**TEXTE FOURNI:**
Il y a un an, l’espoir renaissait dans notre famille. Julie, jeune fille de 22 ans et porteuse d’un handicap complexe, était sans solution adaptée depuis déjà un an suite à une rupture brutale de prise en charge (en septembre 2012). Nous avions informé les instances de notre situation et entamé de nouvelles recherches. Au bout de huit mois et des dizaines de refus, nous nous étions tournés vers la Belgique, comme bien d’autres familles et, ne pouvant m’y résigner, je commençais ce qui allait devenir un journal livre-enquête (1).
Il y a un an, le 27 octobre 2013, Marie-Arlette Carlotti, secrétaire d’Etat en charge du Handicap, annonçait dans une conférence de presse que«l’histoire d’Amélie n’aurait pas servi à rien». Elle instaurait un dispositif de gestion des «situations critiques» après la condamnation de l’Etat pour absence de prise en charge adaptée pour Amélie Loquet, cette jeune femme porteuse d’un handicap complexe. Elle souhaitait surtout éviter une série de procès pour des cas similaires. Le dispositif s’adressait à des personnes pour lesquelles une solution adaptée au projet de vie devait être trouvée en urgence en raison du retentissement de l’absence de structure, à la fois pour la personne et pour son entourage.
Nous avions le bon profil, Julie régressait en autonomie à notre domicile, je venais d’être arrêtée pour épuisement physique et moral, mon mari aggravait son ulcère, mon fils de 20 ans en commençait un et mon adolescente de 15 ans fuyait la maison le plus souvent possible. Nous dormions une nuit sur deux en raison du traumatisme que Julie avait vécu et de son épilepsie complexe. Pourquoi avons-nous cru en ces promesses ? Notre dossier «cas critique» était accepté en novembre 2013, avec sept autres. En février 2014, suite à de multiples relances, on nous propose un établissement pour adulte vieillissant de plus de 50 ans avec pathologie psychiatrique ! Aucune proposition décente ne viendra et toutes les pistes explorées l’auront été par des relances que j’adressais aux différents intervenants. A ce jour, Julie est toujours sans solution adaptée et nous sommes encore debout, grâce aux soutiens de structures qui l’ont accueilli dans un externat non adapté à ses besoins mais bienveillant (provisoirement pour trois mois… depuis deux ans !), et ponctuellement en internat, tout en s’excusant de ne pas avoir de place à proposer car il n’y en a pas !

**CONSIGNE:** Dans le texte fourni, à quelle date Marie-Arlette Carlotti a-t-elle tenu sa conférence de presse ?

**LIGNES:**

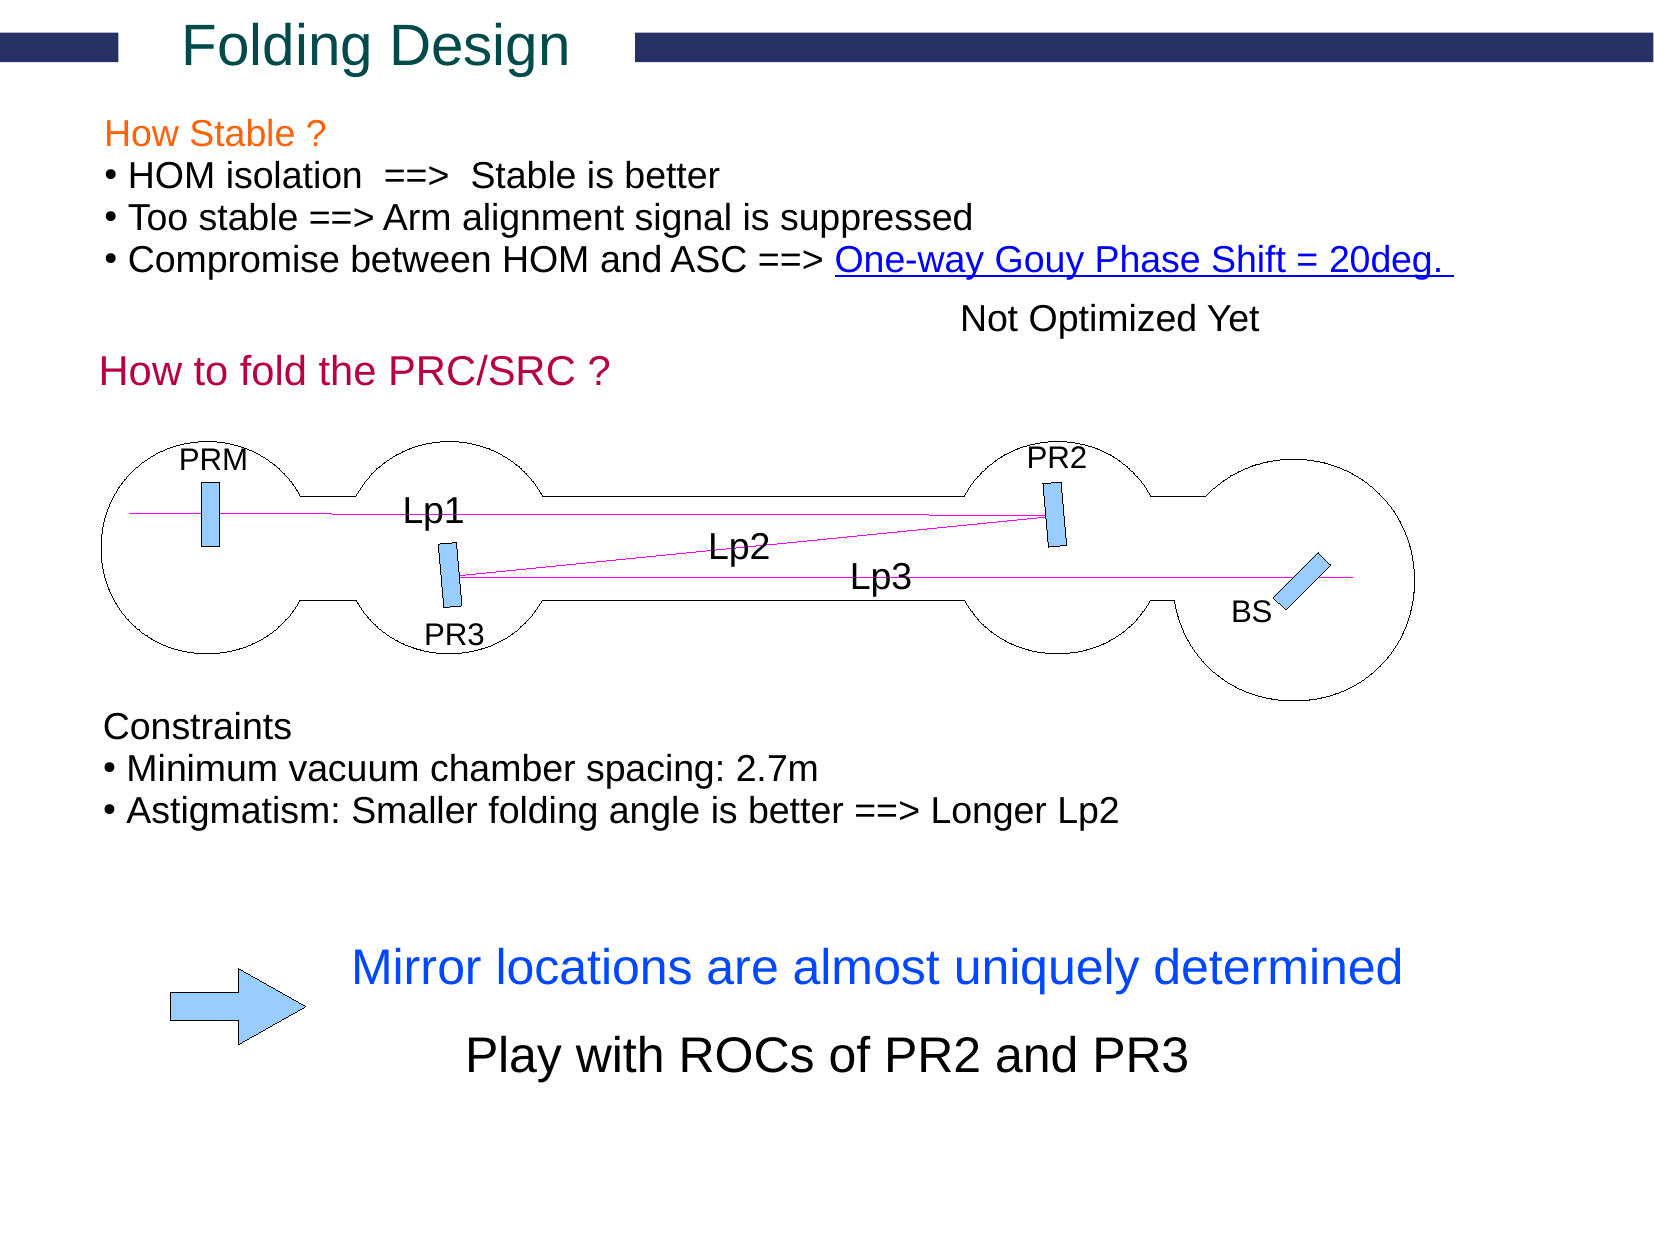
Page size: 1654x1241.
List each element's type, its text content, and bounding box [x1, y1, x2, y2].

text_box Mirror locations are almost uniquely determined [336, 932, 1419, 1003]
text_box [1042, 482, 1067, 548]
text_box How Stable ? HOM isolation ==> Stable is better Too stable ==> Arm alignment signal is suppressed Compromise between HOM and ASC ==> One-way Gouy Phase Shift = 20deg. [89, 105, 1470, 289]
text_box Lp2 [693, 518, 786, 575]
text_box [170, 968, 306, 1045]
text_box Constraints Minimum vacuum chamber spacing: 2.7m Astigmatism: Smaller folding angle is better ==> Longer Lp2 [88, 698, 1136, 840]
text_box How to fold the PRC/SRC ? [83, 340, 626, 402]
text_box [438, 542, 462, 608]
text_box PRM [164, 434, 273, 484]
text_box Lp3 [835, 548, 928, 600]
text_box PR2 [1011, 432, 1109, 483]
text_box PR3 [409, 609, 500, 660]
text_box [1273, 552, 1331, 610]
text_box Lp1 [387, 482, 480, 539]
text_box [201, 482, 220, 547]
text_box Not Optimized Yet [945, 290, 1275, 347]
text_box BS [1216, 587, 1305, 637]
title Folding Design [118, 12, 635, 78]
text_box Lp3 [835, 601, 928, 606]
text_box Play with ROCs of PR2 and PR3 [450, 1020, 1205, 1091]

**RÉPONSE À L'EXERCICE:** Le 27 octobre 2013.